The long-term goal of generating 1,000 megawatts for Ohio by 2020, but the deployment of turbines won’t start out so ambitiously. GE has committed to producing enough infrastructure to build and maintain an initial 20-megawatt farm slated for completion by the end of 2012, though we’ll see just how quickly GE and its partner, the Lake Erie Energy Development Corporation (LEEDCo), can cut through the reams of red tape that are sure to pile up. That initial farm will spring up off the Erie shoreline close to Cleveland.

The locations of future projects have yet to be determined, but wherever those projects unfold they are likely to be big. The entire scheme is based on GE’s latest-gen 4-megawatt turbine (which we detailed exhaustively in April’s How It Works issue), a sizeable generator even by progressive standards – most land-bound wind turbines in places like Texas are rated for 1.5 to 2.5 megawatts, though even the very largest generally don’t run at capacity.

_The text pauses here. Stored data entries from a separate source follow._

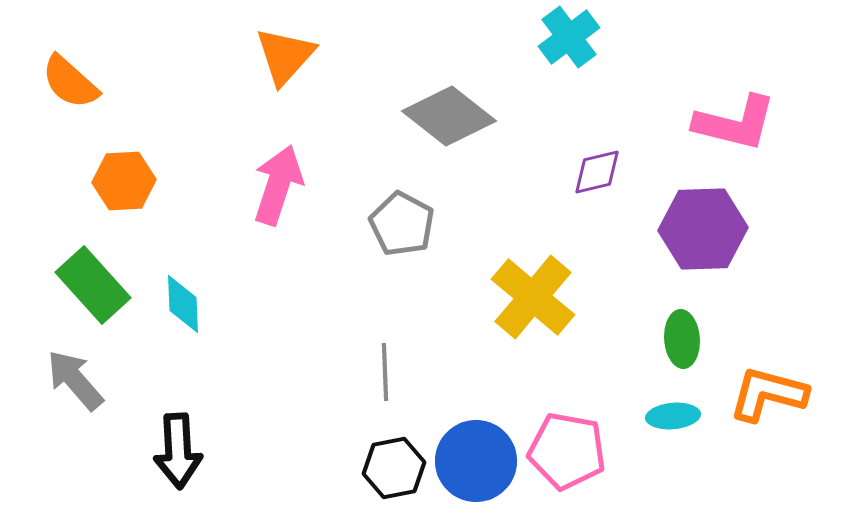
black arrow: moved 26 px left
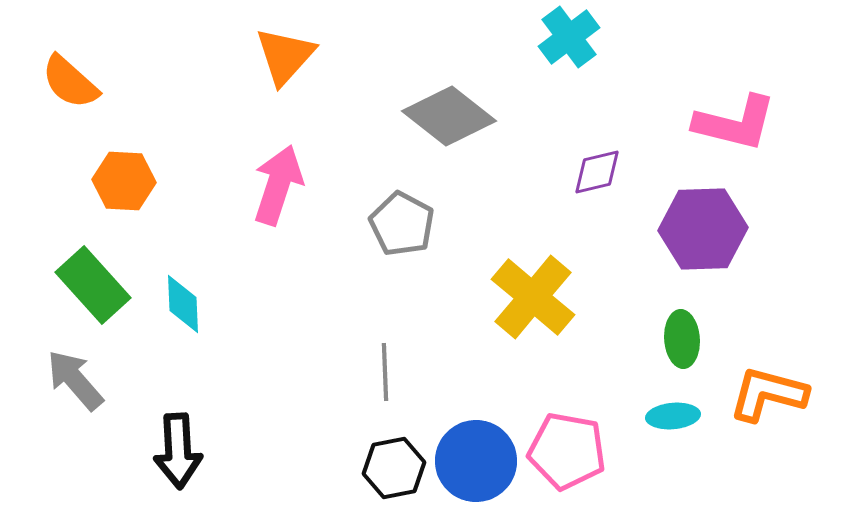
orange hexagon: rotated 6 degrees clockwise
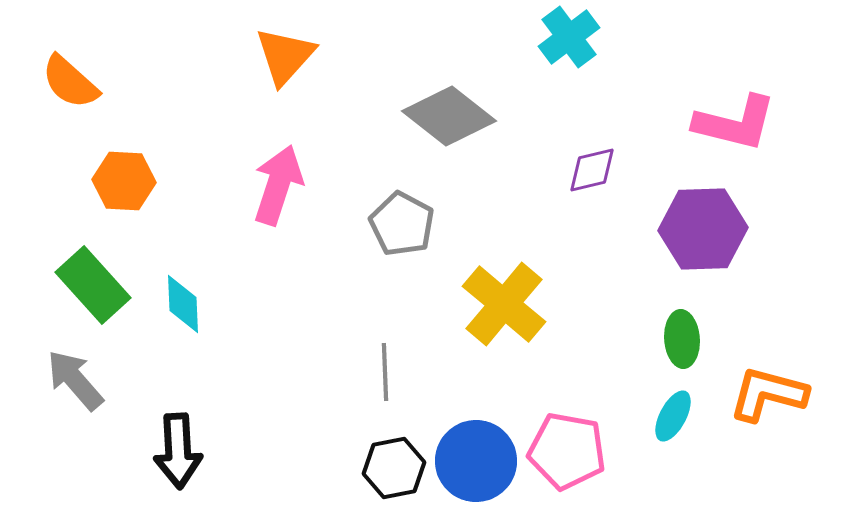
purple diamond: moved 5 px left, 2 px up
yellow cross: moved 29 px left, 7 px down
cyan ellipse: rotated 57 degrees counterclockwise
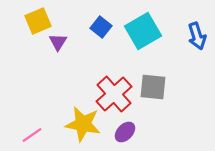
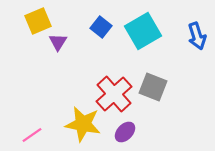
gray square: rotated 16 degrees clockwise
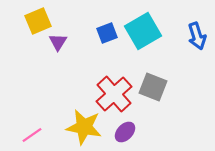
blue square: moved 6 px right, 6 px down; rotated 30 degrees clockwise
yellow star: moved 1 px right, 3 px down
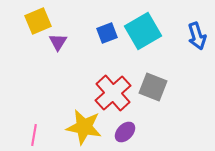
red cross: moved 1 px left, 1 px up
pink line: moved 2 px right; rotated 45 degrees counterclockwise
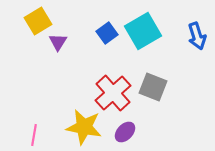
yellow square: rotated 8 degrees counterclockwise
blue square: rotated 15 degrees counterclockwise
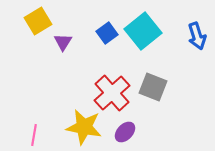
cyan square: rotated 9 degrees counterclockwise
purple triangle: moved 5 px right
red cross: moved 1 px left
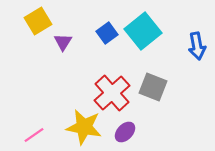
blue arrow: moved 10 px down; rotated 8 degrees clockwise
pink line: rotated 45 degrees clockwise
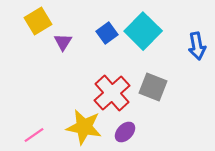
cyan square: rotated 6 degrees counterclockwise
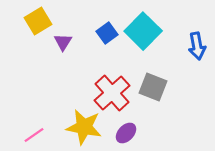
purple ellipse: moved 1 px right, 1 px down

That makes the Lake Erie Project quite an important venture, not just for proving that the next generation of turbines can hack it in the field, but also that offshore projects in interior lakes can work. If GE and LEEDCo can make their 20-megawatt farm work, we’re promised another 980 megawatts of wind energy in Ohio alone. But a success in Lake Erie would more likely open the floodgates for many, many more projects in the coming decades that could benefit many land-locked states in the upper-Midwest.